### Extrahierter Text
* * * * * * * * *
Das, was Jesus sterbend am Kreuz erlebt, ist das, was man in der christlichen Spiritualität Dunkelheit nennt. Vielleicht kennst Du diese Dunkelheit aus eigener Anschauung. Du ahnst die Menschen, die mit Dir mitfühlen, aber ob dieses Mitfühlen wieder Licht bringt? Du ahnst die Menschen, die mit Dir mitleiden, aber ob deren Ratschläge Dir Halt geben? In der Dunkelheit sind nicht Worte und Ratschläge hilfreich, sondern Beziehung.

» Ich fühlte, dass er war, irgendwann einmal war... [...] Jetzt denke ich manchmal: Er wird sein. «
Rilke, Rainer Maria (1982): Geschichten vom lieben Gott, in: Werke, Bd. 3.1 – Prosa, 2. Aufl., Frankfurt/Main, 89f.
* * * * * * * * *
### Daten
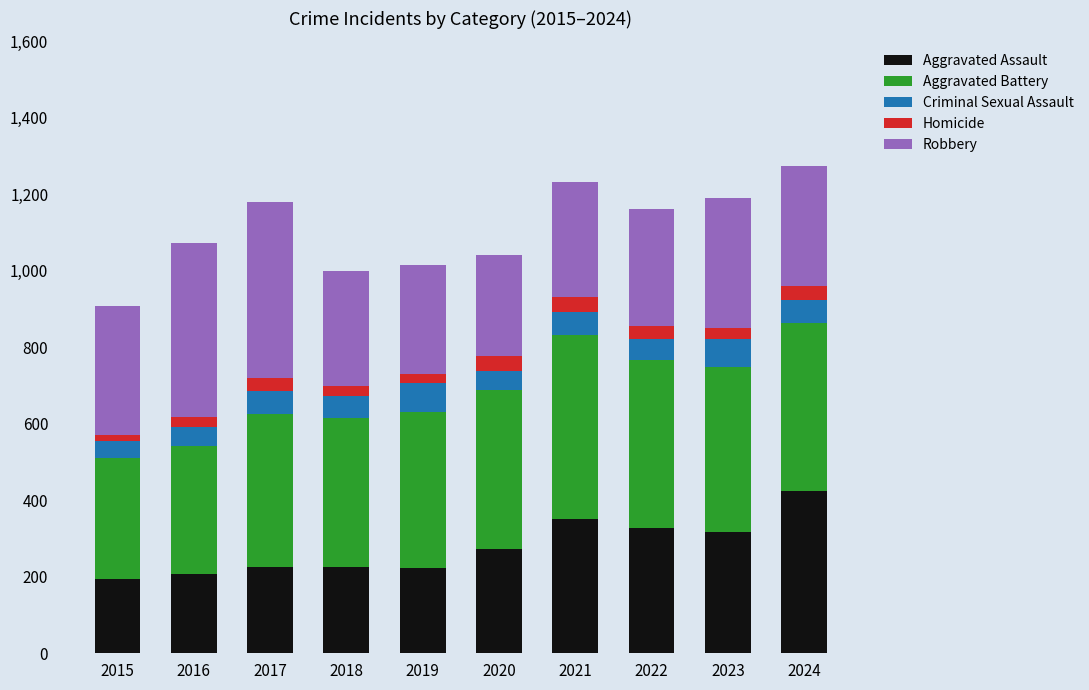

True or false: Aggravated Assault has a value of 273 at 2020.

True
* * * * * * * * *
### Deine Aufgabe
Was ist laut dem extrahierten Text in der Dunkelheit hilfreich?

### Antwort zur Aufgabe
In der Dunkelheit ist Beziehung hilfreich, nicht Worte und Ratschläge.